WWHL guests, against talk-show tradition, are not pre-interviewed before going on air. Showbiz secret: Those stories that Kate Hudson tells Ellen, Jimmy Kimmel, and the like about that hilarious snafu she had while skiing in Vail last weekend are typically pre-rehearsed with producers beforehand, and the host is prompted by producers to ask her about it.
Because they’re not pre-interviewed, and because they’re liquored up, the WWHL guests show up expecting the unexpected, and typically divulge more about themselves than they would on any other program. Ever wonder if Neil Patrick Harris has had a threesome? Now you know!
In fact, much like it does with Howard Stern’s radio show, this has the effect of guests showing up for WWHL almost eager to spill the beans about scandals, secrets, and themselves—and leaving with their image revitalized. By being real, they seem more fun.
“I think publicists realize this is a great place to promote projects because people come off in a different light,” Deirdre Connolly, the show’s executive producer, tells me. “It’s not canned. It’s not staged. Clients come out of here and the public is like, ‘I never knew so-and-so could be so much fun!’”
For Connolly, Gwyneth Paltrow is a great example of that. “She’s somebody who people perceive as being icy, and I was one of those people,” she says. “She came on and seemed so cool and had so much fun and really dispelled that rumor. Anyone I talked to was like, ‘Wow, she was so much fun on that show.’”
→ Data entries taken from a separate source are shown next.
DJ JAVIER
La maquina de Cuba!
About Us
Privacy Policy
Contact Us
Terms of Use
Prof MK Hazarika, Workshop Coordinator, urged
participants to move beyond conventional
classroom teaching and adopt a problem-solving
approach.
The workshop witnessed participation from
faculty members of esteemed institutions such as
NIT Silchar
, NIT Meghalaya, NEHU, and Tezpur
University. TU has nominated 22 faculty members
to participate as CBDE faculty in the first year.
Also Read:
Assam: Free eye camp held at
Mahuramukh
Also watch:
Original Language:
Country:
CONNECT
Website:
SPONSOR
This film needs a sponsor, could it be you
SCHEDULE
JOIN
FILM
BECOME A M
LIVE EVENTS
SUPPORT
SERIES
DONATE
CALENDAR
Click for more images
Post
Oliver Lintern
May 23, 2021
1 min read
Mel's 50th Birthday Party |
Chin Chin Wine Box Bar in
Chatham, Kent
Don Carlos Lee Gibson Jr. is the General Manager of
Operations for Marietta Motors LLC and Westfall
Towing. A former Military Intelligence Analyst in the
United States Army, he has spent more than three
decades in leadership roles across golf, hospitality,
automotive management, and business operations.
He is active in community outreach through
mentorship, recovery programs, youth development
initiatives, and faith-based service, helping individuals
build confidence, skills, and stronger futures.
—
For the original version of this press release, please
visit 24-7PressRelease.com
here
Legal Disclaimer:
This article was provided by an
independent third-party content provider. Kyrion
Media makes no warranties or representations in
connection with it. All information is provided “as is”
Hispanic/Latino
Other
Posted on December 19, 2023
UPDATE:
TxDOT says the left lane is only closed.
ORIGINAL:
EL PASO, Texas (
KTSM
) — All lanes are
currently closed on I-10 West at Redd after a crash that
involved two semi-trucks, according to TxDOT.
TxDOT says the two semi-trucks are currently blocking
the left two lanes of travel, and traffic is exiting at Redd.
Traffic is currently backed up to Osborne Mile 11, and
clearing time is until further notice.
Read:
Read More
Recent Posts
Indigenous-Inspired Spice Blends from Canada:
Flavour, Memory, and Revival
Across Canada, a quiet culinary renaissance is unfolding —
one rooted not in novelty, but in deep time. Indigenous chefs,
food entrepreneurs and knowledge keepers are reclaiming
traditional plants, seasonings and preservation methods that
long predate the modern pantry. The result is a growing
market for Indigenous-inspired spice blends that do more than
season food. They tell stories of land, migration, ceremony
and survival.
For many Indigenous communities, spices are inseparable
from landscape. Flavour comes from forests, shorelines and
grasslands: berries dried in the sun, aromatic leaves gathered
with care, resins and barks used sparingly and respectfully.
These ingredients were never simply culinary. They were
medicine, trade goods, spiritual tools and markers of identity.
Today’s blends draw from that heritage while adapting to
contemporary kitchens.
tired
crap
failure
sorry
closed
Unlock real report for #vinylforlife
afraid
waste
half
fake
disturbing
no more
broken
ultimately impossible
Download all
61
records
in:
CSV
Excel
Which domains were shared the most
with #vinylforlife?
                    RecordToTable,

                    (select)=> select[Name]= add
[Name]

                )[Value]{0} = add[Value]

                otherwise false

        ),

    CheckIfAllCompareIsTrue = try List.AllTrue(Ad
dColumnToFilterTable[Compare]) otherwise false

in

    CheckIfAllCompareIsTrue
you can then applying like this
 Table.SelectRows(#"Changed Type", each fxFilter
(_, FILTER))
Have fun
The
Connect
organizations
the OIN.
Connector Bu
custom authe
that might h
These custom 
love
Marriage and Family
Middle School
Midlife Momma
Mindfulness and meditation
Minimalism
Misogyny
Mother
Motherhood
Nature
But it’s a bit of a marvel that WWHL has reached the status where Gwyneth Paltrow would come on—not to mention other A-listers like Jennifer Lopez, Mariah Carey, Neil Patrick Harris, and me, the second-most famous Fallon to ever appear on late-night TV.
Connolly remembers the ambitious little show’s beginnings, with a staff of just five that has grown to 20.
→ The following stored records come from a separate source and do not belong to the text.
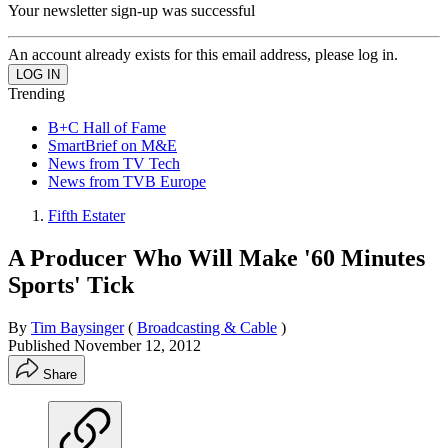
Your newsletter sign-up was successful
An account already exists for this email address, please log in.
Trending
B+C Hall of Fame
SmartBrief on M&E
News from TV Tech
News from TVB Europe
Fifth Estater
A Producer Who Will Make '60 Minutes
Sports' Tick
By
Tim Baysinger
(
Broadcasting & Cable
)
Published
November 12, 2012
Share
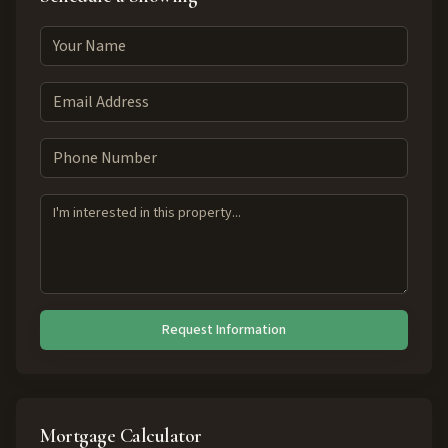
Request Information
Mortgage Calculator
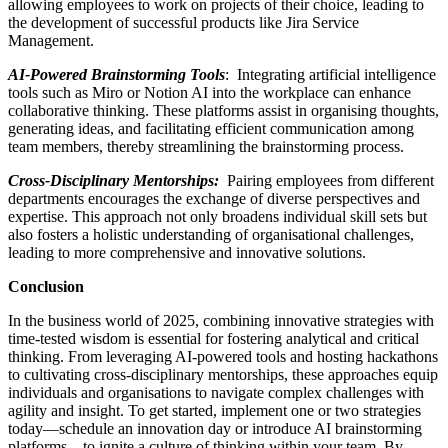
allowing employees to work on projects of their choice, leading to
the development of successful products like Jira Service
Management.
AI-Powered Brainstorming Tools
: Integrating artificial intelligence
tools such as Miro or Notion AI into the workplace can enhance
collaborative thinking. These platforms assist in organising thoughts,
generating ideas, and facilitating efficient communication among
team members, thereby streamlining the brainstorming process.
Cross-Disciplinary Mentorships:
Pairing employees from different
departments encourages the exchange of diverse perspectives and
expertise. This approach not only broadens individual skill sets but
also fosters a holistic understanding of organisational challenges,
leading to more comprehensive and innovative solutions.
Conclusion
In the business world of 2025, combining innovative strategies with
time-tested wisdom is essential for fostering analytical and critical
thinking. From leveraging AI-powered tools and hosting hackathons
to cultivating cross-disciplinary mentorships, these approaches equip
individuals and organisations to navigate complex challenges with
agility and insight. To get started, implement one or two strategies
today—schedule an innovation day or introduce AI brainstorming
platforms—to ignite a culture of thinking within your team. By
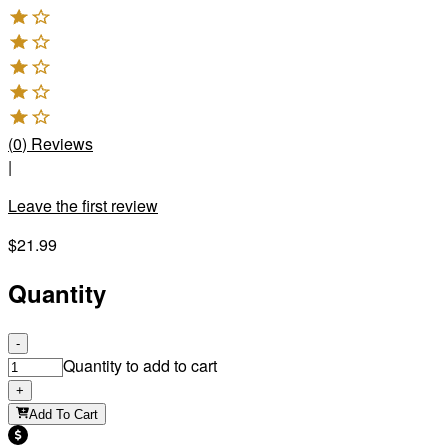
(
0
)
Reviews
|
Leave the first review
$21.99
Quantity
-
Quantity to add to cart
+
Add To Cart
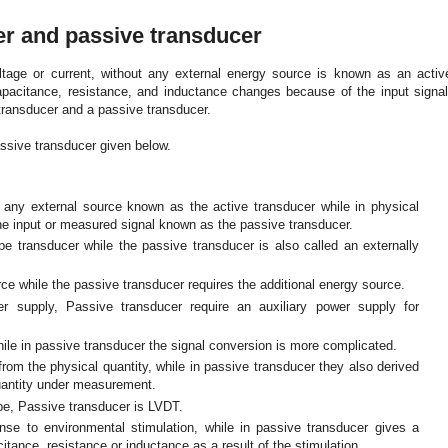
er and passive transducer
ltage or current, without any external energy source is known as an activ
apacitance, resistance, and inductance changes because of the input signal
transducer and a passive transducer.
ssive transducer given below.
t any external source known as the active transducer while in physical
he input or measured signal known as the passive transducer.
ype transducer while the passive transducer is also called an externally
rce while the passive transducer requires the additional energy source.
er supply, Passive transducer require an auxiliary power supply for
hile in passive transducer the signal conversion is more complicated.
rom the physical quantity, while in passive transducer they also derived
quantity under measurement.
ube, Passive transducer is LVDT.
ponse to environmental stimulation, while in passive transducer gives a
tance, resistance or inductance as a result of the stimulation.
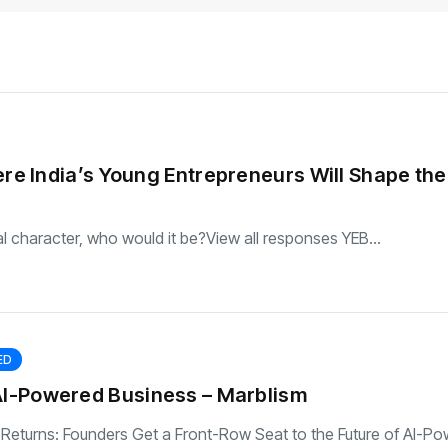
transformation as
Interior
il
r Justin Jin
Universal Studios
C
By
admin
146 Views
 for
Hollywood’s $2.9B Year
2
Explained
ews
By
admin
91 Views
B
re India’s Young Entrepreneurs Will Shape the
al character, who would it be?View all responses YEB...
ED
AI-Powered Business – Marblism
 Returns: Founders Get a Front-Row Seat to the Future of AI-P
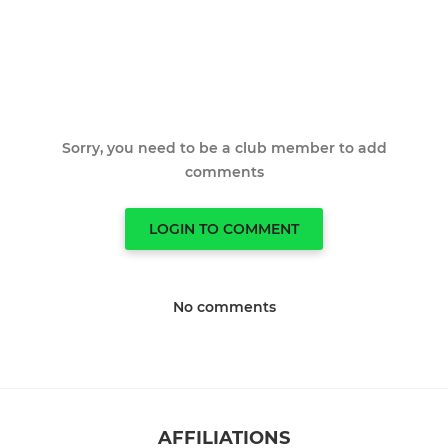
Sorry, you need to be a club member to add
comments
LOGIN TO COMMENT
No comments
AFFILIATIONS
“It’s something where, when you look back, you realize what you were doing, but when it was happening the truth is that we were under a lot of limitation,” she says. “You’ve seen the clubhouse. It’s a small room. That first summer we were on a pretty shoestring budget. So it’s almost like our limitations became our greatest assets because we rose to the occasion and figured out ways around them.”
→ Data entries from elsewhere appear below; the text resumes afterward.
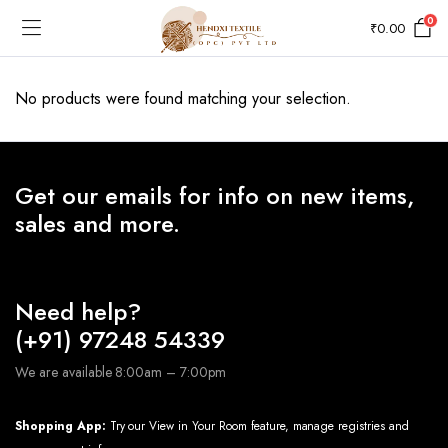
0
₹
0.00
No products were found matching your selection.
Get our emails for info on new items,
sales and more.
Need help?
(+91) 97248 54339
We are available 8:00am – 7:00pm
Shopping App:
Try our View in Your Room feature, manage registries and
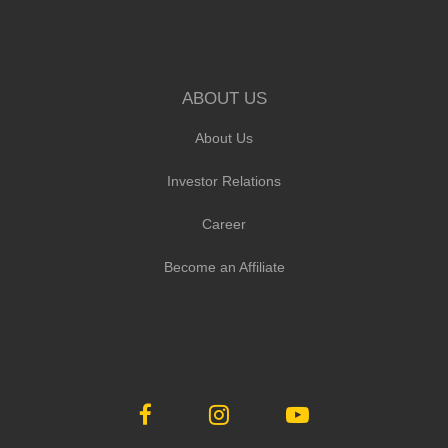
ABOUT US
About Us
Investor Relations
Career
Become an Affiliate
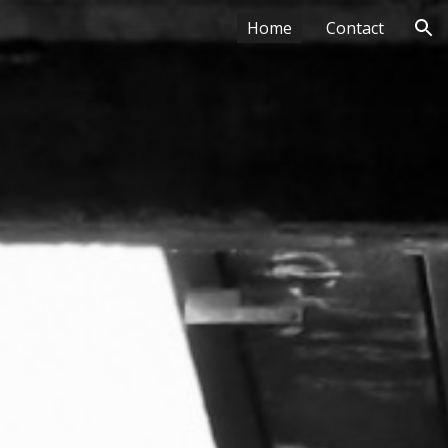
Home
Contact
ion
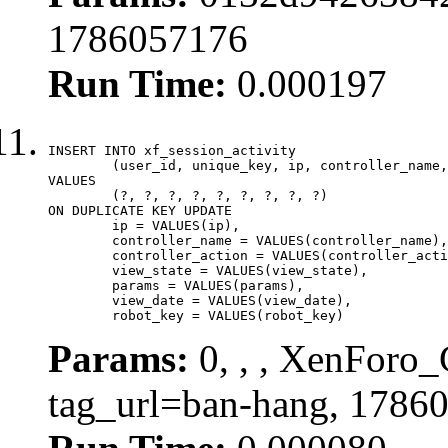
1786057176
Run Time:
0.000197
INSERT INTO xf_session_activity

	(user_id, unique_key, ip, controller_name, controller_action, view_state, params, view_date, robot_key)

VALUES

	(?, ?, ?, ?, ?, ?, ?, ?, ?)

ON DUPLICATE KEY UPDATE

	ip = VALUES(ip),

	controller_name = VALUES(controller_name),

	controller_action = VALUES(controller_action),

	view_state = VALUES(view_state),

	params = VALUES(params),

	view_date = VALUES(view_date),

	robot_key = VALUES(robot_key)
Params:
0, , , XenForo_C
tag_url=ban-hang, 1786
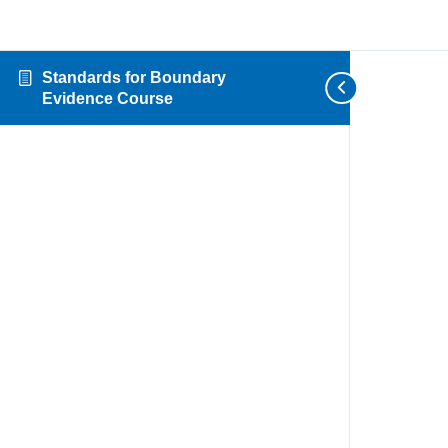
Standards for Boundary
Evidence Course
Cohen tells me that he “was leaning on the kindness of my friends” when the show first started trying to attract talent outside the Bravo universe. He remembers booking Sarah Jessica Parker. And then Jerry Seinfeld, and Liam Neeson. “That was a very big deal for us, to show people that these people will come to our little studio,” he says. “I think Meryl Streep was a huge turning point for us.”
Now the show is a destination. Stars want to stop there. We want to see them there, throwing back drinks, “pleading the Fifth,” and turning red when Cohen asks if they’ve ever “taken a dip in the lady pond.” It’s used its own goofiness in its case for legitimacy, even if more staid culture circles see that goofiness as a liability.
Cohen was sorely missing from a recent Vanity Fair spotlight on late-night TV hosts, despite having hosted a very popular one for five years. (“Entertainment Weekly thought I was valid enough to have me on the cover,” he says when I ask him why he might have been left off. “You’d have to ask them. I don’t get it.” Connolly calls the omission “shortsighted.”)
But the beauty of WWHL is that it’s an exemplary case for why goofiness and seriousness don’t have to be—and maybe shouldn’t be—mutually exclusive.
It’s also the reason why appearing on the show—waving like a fool at the camera a handful of times and having old high school friends on Facebook “like” a shoddy screengrab of the appearance—was such a thrill for me.
I’m a sucker for unabashed enthusiasm. It’s why I love WWHL. I’m not embarrassed about being obsessed with pop culture and vapidity and Real Housewives. It’s akin to the appeal of Jimmy Fallon’s Tonight show. There’s a similar joy to what Andy Cohen is doing. Just a bit more deranged. And certainly more drunk.
Before I leave him, I ask Cohen if people think he drinks more than he really does because of his show.
“Yes, for sure,” he says. “People are always sending me drinks. I’ll be somewhere at 10 in the morning and someone will send me a shot of tequila. I’m like, ‘I’m not drinking this right now.’ It’s fun. It’s fine that they think that. Let that be the worst thing they think.”